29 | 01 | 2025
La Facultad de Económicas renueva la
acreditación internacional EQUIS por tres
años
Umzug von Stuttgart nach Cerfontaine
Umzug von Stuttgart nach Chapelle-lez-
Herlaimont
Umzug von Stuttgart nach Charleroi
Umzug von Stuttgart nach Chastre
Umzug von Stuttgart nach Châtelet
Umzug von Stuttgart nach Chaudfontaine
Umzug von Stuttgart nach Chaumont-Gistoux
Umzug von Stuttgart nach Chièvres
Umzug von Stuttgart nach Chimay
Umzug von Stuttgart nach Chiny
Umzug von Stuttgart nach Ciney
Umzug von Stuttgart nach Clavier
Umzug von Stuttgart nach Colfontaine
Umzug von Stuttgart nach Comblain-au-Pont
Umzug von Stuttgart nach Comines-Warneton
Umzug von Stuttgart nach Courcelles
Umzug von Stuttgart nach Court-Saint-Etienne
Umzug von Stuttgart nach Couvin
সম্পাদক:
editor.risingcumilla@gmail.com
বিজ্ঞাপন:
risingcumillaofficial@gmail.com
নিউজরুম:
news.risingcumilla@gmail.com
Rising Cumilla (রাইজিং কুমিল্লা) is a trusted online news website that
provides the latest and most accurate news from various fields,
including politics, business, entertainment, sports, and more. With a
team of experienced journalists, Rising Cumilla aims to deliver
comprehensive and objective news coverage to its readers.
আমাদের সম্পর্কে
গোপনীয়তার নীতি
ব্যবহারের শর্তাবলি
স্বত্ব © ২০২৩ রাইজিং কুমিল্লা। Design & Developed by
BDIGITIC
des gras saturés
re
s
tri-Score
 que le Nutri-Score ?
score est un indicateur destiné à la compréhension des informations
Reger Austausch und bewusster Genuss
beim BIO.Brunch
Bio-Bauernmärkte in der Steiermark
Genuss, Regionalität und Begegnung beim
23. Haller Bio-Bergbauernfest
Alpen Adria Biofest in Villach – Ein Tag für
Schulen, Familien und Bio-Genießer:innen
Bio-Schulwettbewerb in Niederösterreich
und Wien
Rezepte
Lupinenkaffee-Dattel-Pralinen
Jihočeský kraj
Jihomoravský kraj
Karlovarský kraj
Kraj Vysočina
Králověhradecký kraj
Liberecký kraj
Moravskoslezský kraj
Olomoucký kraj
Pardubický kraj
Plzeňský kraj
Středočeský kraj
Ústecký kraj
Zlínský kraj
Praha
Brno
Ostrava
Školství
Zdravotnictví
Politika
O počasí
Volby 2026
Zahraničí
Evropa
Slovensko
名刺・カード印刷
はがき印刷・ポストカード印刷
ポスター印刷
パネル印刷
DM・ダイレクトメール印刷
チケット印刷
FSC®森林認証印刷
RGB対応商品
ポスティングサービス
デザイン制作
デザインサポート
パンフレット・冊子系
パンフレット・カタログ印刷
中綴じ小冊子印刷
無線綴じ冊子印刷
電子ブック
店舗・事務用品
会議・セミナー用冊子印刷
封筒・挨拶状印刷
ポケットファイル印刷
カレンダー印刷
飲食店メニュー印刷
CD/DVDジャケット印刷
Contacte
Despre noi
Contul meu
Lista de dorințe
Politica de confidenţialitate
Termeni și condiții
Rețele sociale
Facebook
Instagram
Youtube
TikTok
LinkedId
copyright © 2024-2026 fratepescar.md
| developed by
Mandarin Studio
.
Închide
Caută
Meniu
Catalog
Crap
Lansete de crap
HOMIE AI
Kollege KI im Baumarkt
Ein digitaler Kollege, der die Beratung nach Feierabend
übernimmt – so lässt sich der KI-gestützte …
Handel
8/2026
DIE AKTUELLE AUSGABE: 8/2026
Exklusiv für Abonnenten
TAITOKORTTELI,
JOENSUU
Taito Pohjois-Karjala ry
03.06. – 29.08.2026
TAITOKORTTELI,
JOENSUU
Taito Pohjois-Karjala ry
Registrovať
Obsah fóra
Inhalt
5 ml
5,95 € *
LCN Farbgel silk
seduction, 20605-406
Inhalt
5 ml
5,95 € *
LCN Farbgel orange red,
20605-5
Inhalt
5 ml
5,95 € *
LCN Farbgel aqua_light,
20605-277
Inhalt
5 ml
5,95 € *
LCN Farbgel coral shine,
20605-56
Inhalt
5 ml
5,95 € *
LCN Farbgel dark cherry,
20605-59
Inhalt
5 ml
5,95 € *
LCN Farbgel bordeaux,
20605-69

··········

## [TRY IT]
Take the lines above from the first through the one containing "Rising Cumilla (রাইজিং" and reproduce them exactly; include nothing else.

## [SOLUTION TO THE EXERCISE]
29 | 01 | 2025
La Facultad de Económicas renueva la
acreditación internacional EQUIS por tres
años
Umzug von Stuttgart nach Cerfontaine
Umzug von Stuttgart nach Chapelle-lez-
Herlaimont
Umzug von Stuttgart nach Charleroi
Umzug von Stuttgart nach Chastre
Umzug von Stuttgart nach Châtelet
Umzug von Stuttgart nach Chaudfontaine
Umzug von Stuttgart nach Chaumont-Gistoux
Umzug von Stuttgart nach Chièvres
Umzug von Stuttgart nach Chimay
Umzug von Stuttgart nach Chiny
Umzug von Stuttgart nach Ciney
Umzug von Stuttgart nach Clavier
Umzug von Stuttgart nach Colfontaine
Umzug von Stuttgart nach Comblain-au-Pont
Umzug von Stuttgart nach Comines-Warneton
Umzug von Stuttgart nach Courcelles
Umzug von Stuttgart nach Court-Saint-Etienne
Umzug von Stuttgart nach Couvin
সম্পাদক:
editor.risingcumilla@gmail.com
বিজ্ঞাপন:
risingcumillaofficial@gmail.com
নিউজরুম:
news.risingcumilla@gmail.com
Rising Cumilla (রাইজিং কুমিল্লা) is a trusted online news website that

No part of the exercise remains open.